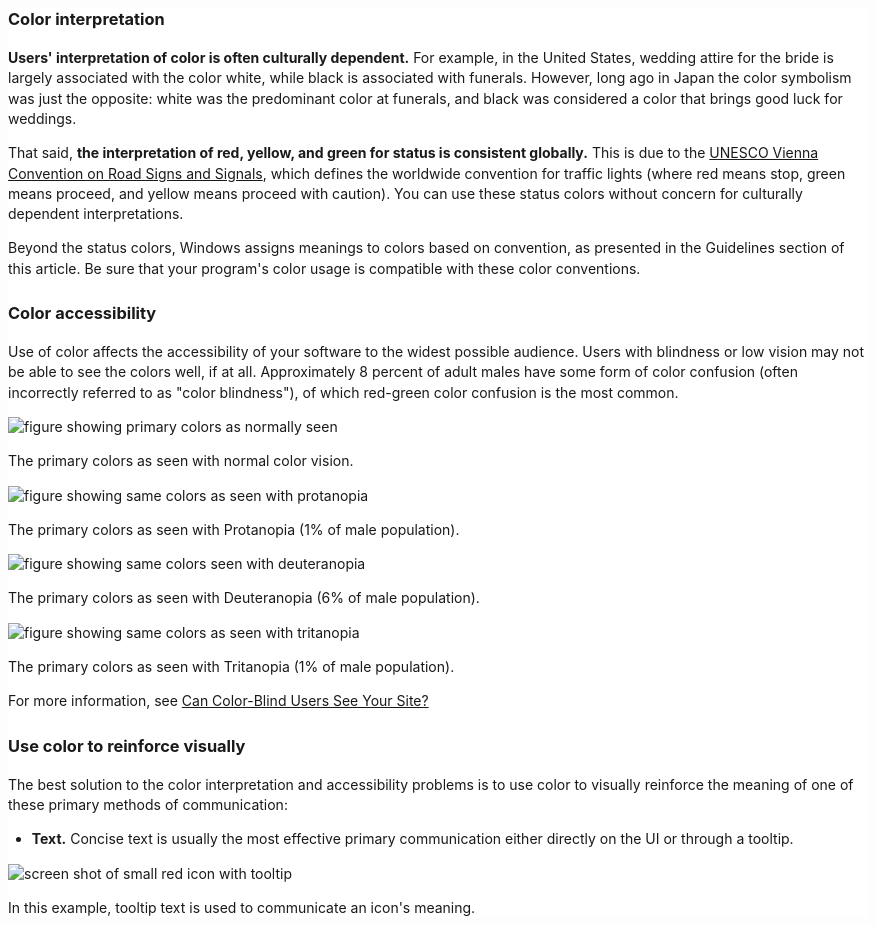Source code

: ### Color interpretation

**Users' interpretation of color is often culturally dependent.** For example, in the United States, wedding attire for the bride is largely associated with the color white, while black is associated with funerals. However, long ago in Japan the color symbolism was just the opposite: white was the predominant color at funerals, and black was considered a color that brings good luck for weddings.

That said, **the interpretation of red, yellow, and green for status is consistent globally.** This is due to the [UNESCO Vienna Convention on Road Signs and Signals](https://www.unece.org/trans/conventn/signalse.pdf), which defines the worldwide convention for traffic lights (where red means stop, green means proceed, and yellow means proceed with caution). You can use these status colors without concern for culturally dependent interpretations.

Beyond the status colors, Windows assigns meanings to colors based on convention, as presented in the Guidelines section of this article. Be sure that your program's color usage is compatible with these color conventions.

### Color accessibility

Use of color affects the accessibility of your software to the widest possible audience. Users with blindness or low vision may not be able to see the colors well, if at all. Approximately 8 percent of adult males have some form of color confusion (often incorrectly referred to as "color blindness"), of which red-green color confusion is the most common.

![figure showing primary colors as normally seen ](images/vis-color-image6.png)

The primary colors as seen with normal color vision.

![figure showing same colors as seen with protanopia ](images/vis-color-image7.png)

The primary colors as seen with Protanopia (1% of male population).

![figure showing same colors seen with deuteranopia ](images/vis-color-image8.png)

The primary colors as seen with Deuteranopia (6% of male population).

![figure showing same colors as seen with tritanopia ](images/vis-color-image9.png)

The primary colors as seen with Tritanopia (1% of male population).

For more information, see [Can Color-Blind Users See Your Site?](/previous-versions/windows/internet-explorer/ie-developer/)

### Use color to reinforce visually

The best solution to the color interpretation and accessibility problems is to use color to visually reinforce the meaning of one of these primary methods of communication:

-   **Text.** Concise text is usually the most effective primary communication either directly on the UI or through a tooltip.

![screen shot of small red icon with tooltip ](images/vis-color-image10.png)

In this example, tooltip text is used to communicate an icon's meaning.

Exercise details —
Reproduce, unchanged, the part of the rows that opens with the line containing "with tooltip ](images/vis-color-image10.png)" and runs through the last line of the rows.

Exercise result —
![screen shot of small red icon with tooltip ](images/vis-color-image10.png)

In this example, tooltip text is used to communicate an icon's meaning.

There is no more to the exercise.